Where OCS + torus wins
- Power efficiency: A single OCS unit consumes ~25–50W — 95% less than an electrical switch ASIC at ~500–1000W. At pod scale (hundreds of inter-rack connections), this saves megawatts of power and the corresponding cooling infrastructure.
- Latency: Direct fiber paths with no store-and-forward delay. All-reduce latency is bounded by the fiber propagation time and the number of torus hops, not by switch buffering.
- Bandwidth efficiency: No oversubscription ratios. In a fat-tree, the higher switch layers are often oversubscribed (e.g., 2:1 or 4:1).

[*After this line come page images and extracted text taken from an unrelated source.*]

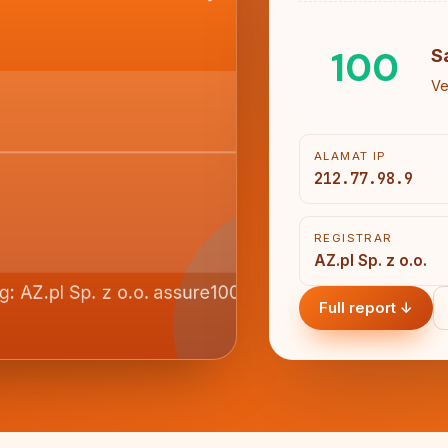
100
S
Ve
ALAMAT IP
212.77.98.9
REGISTRAR
AZ.pl Sp. z o.o.
Full report ↓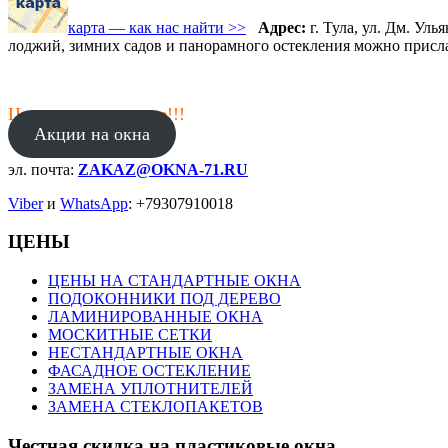
карта — как нас найти >>
Адрес:
г. Тула, ул. Дм. Ул
лоджий, зимних садов и панорамного остекления можно присла
Цены в январе ниже!!!
Акции на окна
эл. почта:
ZAKAZ@OKNA-71.RU
Viber
и
WhatsApp
: +79307910018
ЦЕНЫ
ЦЕНЫ НА СТАНДАРТНЫЕ ОКНА
ПОДОКОННИКИ ПОД ДЕРЕВО
ЛАМИНИРОВАННЫЕ ОКНА
МОСКИТНЫЕ СЕТКИ
НЕСТАНДАРТНЫЕ ОКНА
ФАСАДНОЕ ОСТЕКЛЕНИЕ
ЗАМЕНА УПЛОТНИТЕЛЕЙ
ЗАМЕНА СТЕКЛОПАКЕТОВ
Честная скидка на пластиковые окна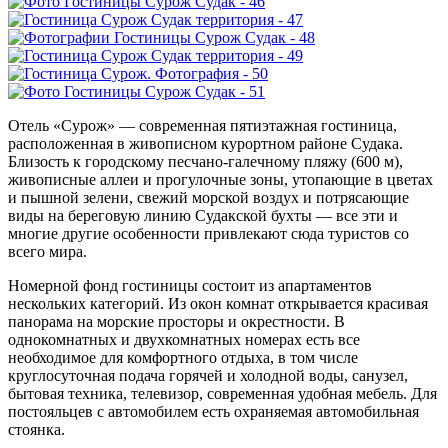
Отель «Сурож» — современная пятиэтажная гостиница,
расположенная в живописном курортном районе Судака.
Близость к городскому песчано-галечному пляжу (600 м),
живописные аллеи и прогулочные зоны, утопающие в цветах
и пышной зелени, свежий морской воздух и потрясающие
виды на береговую линию Судакской бухты — все эти и
многие другие особенности привлекают сюда туристов со
всего мира.
Номерной фонд гостиницы состоит из апартаментов
нескольких категорий. Из окон комнат открывается красивая
панорама на морские просторы и окрестности. В
однокомнатных и двухкомнатных номерах есть все
необходимое для комфортного отдыха, в том числе
круглосуточная подача горячей и холодной воды, санузел,
бытовая техника, телевизор, современная удобная мебель. Для
постояльцев с автомобилем есть охраняемая автомобильная
стоянка.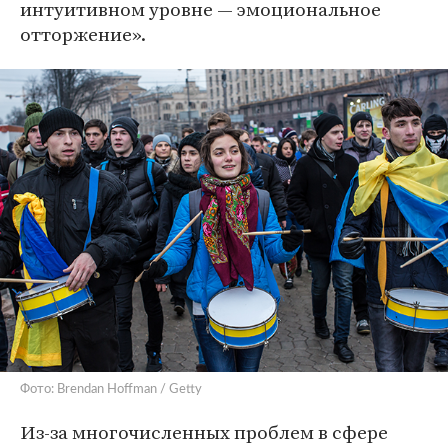
интуитивном уровне — эмоциональное
отторжение».
Фото: Brendan Hoffman / Getty
Из-за многочисленных проблем в сфере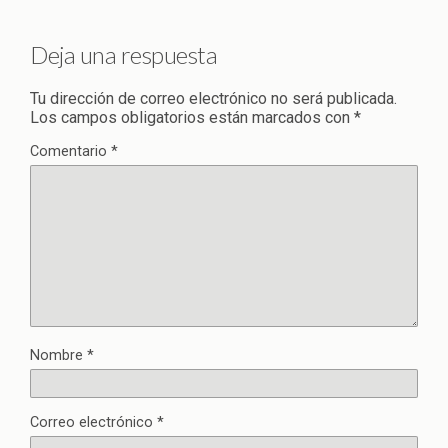
Deja una respuesta
Tu dirección de correo electrónico no será publicada.
Los campos obligatorios están marcados con
*
Comentario
*
Nombre
*
Correo electrónico
*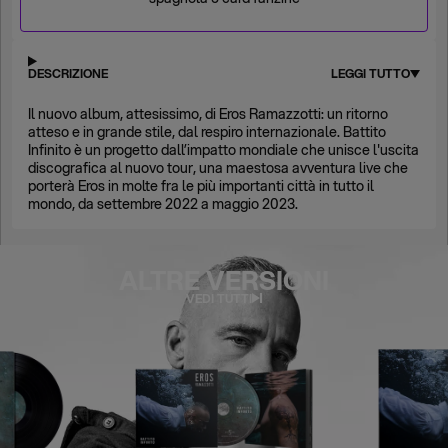
DESCRIZIONE
LEGGI TUTTO
Il nuovo album, attesissimo, di Eros Ramazzotti: un ritorno
atteso e in grande stile, dal respiro internazionale. Battito
Infinito è un progetto dall’impatto mondiale che unisce l'uscita
discografica al nuovo tour, una maestosa avventura live che
porterà Eros in molte fra le più importanti città in tutto il
mondo, da settembre 2022 a maggio 2023.
ALTRE VERSIONI
VEDI TUTTI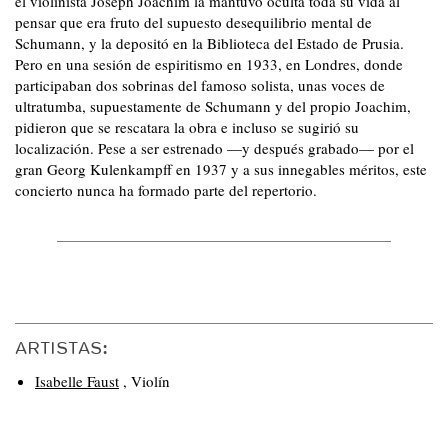
el violinista Joseph Joachim la mantuvo oculta toda su vida al
pensar que era fruto del supuesto desequilibrio mental de
Schumann, y la depositó en la Biblioteca del Estado de Prusia.
Pero en una sesión de espiritismo en 1933, en Londres, donde
participaban dos sobrinas del famoso solista, unas voces de
ultratumba, supuestamente de Schumann y del propio Joachim,
pidieron que se rescatara la obra e incluso se sugirió su
localización. Pese a ser estrenado —y después grabado— por el
gran Georg Kulenkampff en 1937 y a sus innegables méritos, este
concierto nunca ha formado parte del repertorio.
ARTISTAS:
Isabelle Faust
,
Violín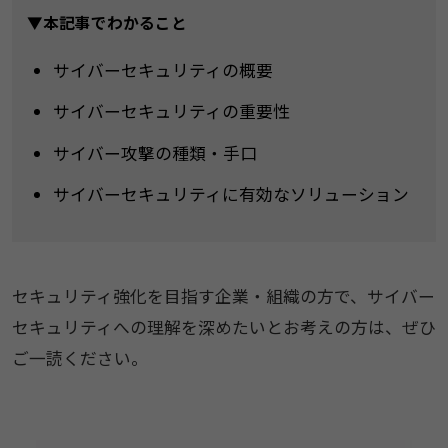
▼本記事でわかること
サイバーセキュリティの概要
サイバーセキュリティの重要性
サイバー攻撃の種類・手口
サイバーセキュリティに有効なソリューション
セキュリティ強化を目指す企業・組織の方で、サイバー
セキュリティへの理解を深めたいとお考えの方は、ぜひ
ご一読ください。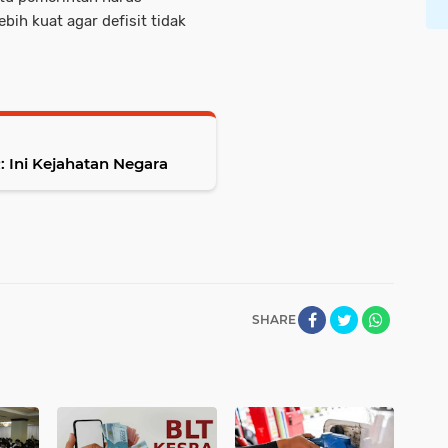
ih kuat agar defisit tidak
 Ini Kejahatan Negara
SHARE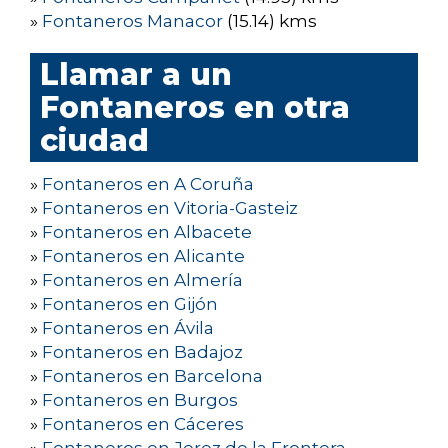
»
Fontaneros Manacor
(15.14) kms
Llamar a un
Fontaneros en otra
ciudad
»
Fontaneros en A Coruña
»
Fontaneros en Vitoria-Gasteiz
»
Fontaneros en Albacete
»
Fontaneros en Alicante
»
Fontaneros en Almería
»
Fontaneros en Gijón
»
Fontaneros en Ávila
»
Fontaneros en Badajoz
»
Fontaneros en Barcelona
»
Fontaneros en Burgos
»
Fontaneros en Cáceres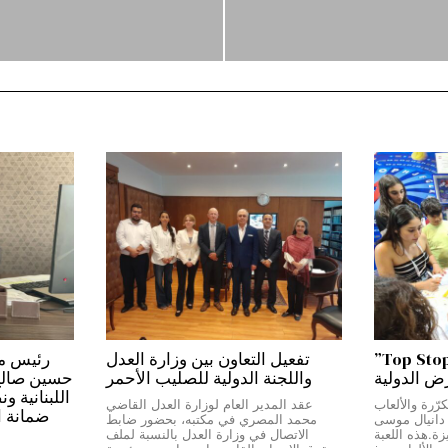
من بيروت إلى دبي…”Top Stop”
تفعيل التعاون بين وزارة العدل
رض الدولية
واللجنة الدولية للصليب الأحمر
حسين صالح:*
اللبنانية و
رّرة والألعاب
عقد المدير العام لوزارة العدل القاضي
ضمانة ا
ج دانيال موسى
محمد المصري في مكتبه، بحضور ضابط
Top Stop” المميزة.هذه اللعبة
الاتصال في وزارة العدل بالنسبة لملف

In a 3D torus, every link between adjacent chips operates at full ICI bandwidth — there is no shared switch layer to congest.

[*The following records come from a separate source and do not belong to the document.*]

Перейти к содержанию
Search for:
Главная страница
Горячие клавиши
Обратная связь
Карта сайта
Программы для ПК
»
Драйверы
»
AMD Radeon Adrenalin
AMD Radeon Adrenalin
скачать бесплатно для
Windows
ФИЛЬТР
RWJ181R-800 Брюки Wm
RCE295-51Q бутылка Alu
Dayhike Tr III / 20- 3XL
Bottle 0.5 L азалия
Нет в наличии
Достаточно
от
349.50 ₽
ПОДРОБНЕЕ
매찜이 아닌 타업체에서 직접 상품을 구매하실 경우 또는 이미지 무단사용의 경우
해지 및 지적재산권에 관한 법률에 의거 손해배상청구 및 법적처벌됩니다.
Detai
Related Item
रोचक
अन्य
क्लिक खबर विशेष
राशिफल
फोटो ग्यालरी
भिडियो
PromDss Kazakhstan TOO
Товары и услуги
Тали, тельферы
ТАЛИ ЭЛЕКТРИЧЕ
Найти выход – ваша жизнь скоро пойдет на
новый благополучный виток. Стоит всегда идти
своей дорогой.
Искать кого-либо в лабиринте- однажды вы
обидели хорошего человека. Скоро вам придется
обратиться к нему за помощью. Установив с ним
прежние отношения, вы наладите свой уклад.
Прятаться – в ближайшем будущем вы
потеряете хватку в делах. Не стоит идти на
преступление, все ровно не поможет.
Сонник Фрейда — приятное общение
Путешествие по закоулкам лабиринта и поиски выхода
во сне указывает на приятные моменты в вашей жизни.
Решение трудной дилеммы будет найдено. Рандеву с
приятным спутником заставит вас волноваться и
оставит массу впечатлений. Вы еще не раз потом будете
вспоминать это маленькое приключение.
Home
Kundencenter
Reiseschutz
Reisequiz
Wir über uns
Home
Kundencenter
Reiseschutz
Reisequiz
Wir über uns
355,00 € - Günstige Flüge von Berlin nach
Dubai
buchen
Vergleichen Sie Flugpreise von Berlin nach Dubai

- Collective performance: Ring all-reduce on torus dimensions achieves near-optimal bandwidth utilization. The v5p pod can sustain ~4 petabits per second of aggregate bisection bandwidth across the switching fabric.
Where the GPU approach is genuinely better
- Any-to-any communication: Fat-tree topologies provide bounded latency between any two nodes. In a 3D torus, communication between distant chips (high diameter) requires traversing multiple intermediate chips, adding latency. For workloads with irregular communication patterns, the fat-tree is more predictable.
- Multi-tenancy: OCS topology is set per job. A fat-tree can serve hundreds of independent jobs simultaneously without topology reconfiguration. TPU pods must be sliced at job boundaries, limiting scheduling flexibility.
- Failure resilience: In a fat-tree, a failed switch can be routed around via alternative paths. In a 3D torus, a failed chip breaks the ring along that dimension — the wrap-around link is severed. Google addresses this by overdimensioning pods and using spare chips, but the failure semantics are harsher.
- Vendor ecosystem: InfiniBand and RoCE have broad vendor support (Mellanox/NVIDIA, Arista, Broadcom). OCS is largely Google-internal technology — no third-party ecosystem, no competitive market.
The scaling trajectory
| TPU Gen | ICI Topology | Pod Scale | ICI BW/chip | Key Advancement |
|---|---|---|---|---|
| v4 | 3D torus | 4,096 chips | ~300 GB/s | First OCS-wired 3D torus |
| v5p | 3D torus (16×20×28) | 8,960 chips | 1.2 TB/s | 4× ICI bandwidth, 4 Pb/s aggregate |
| v6e (Trillium) | 2D torus | 256 chips | 800 Gbps | Efficiency-optimized, smaller pods |
| v7 (Ironwood) | 3D torus | 9,216 chips | TBD | 800G OSFP optics, 1.6T upgrade path |
The trajectory is clear: larger torus dimensions, higher per-link bandwidth, and a shift toward 800G and eventually 1.6T optical transceivers on the wrap-around links. The OCS layer scales with the number of inter-rack connections, not the total chip count — making it economically favorable as pods grow.
GPU clusters route packets through switches to achieve generality. TPU pods route light through mirrors to achieve efficiency. The tradeoff is the same one that runs through the entire TPU design: specialize for the workloads that matter, and accept reduced generality as the cost.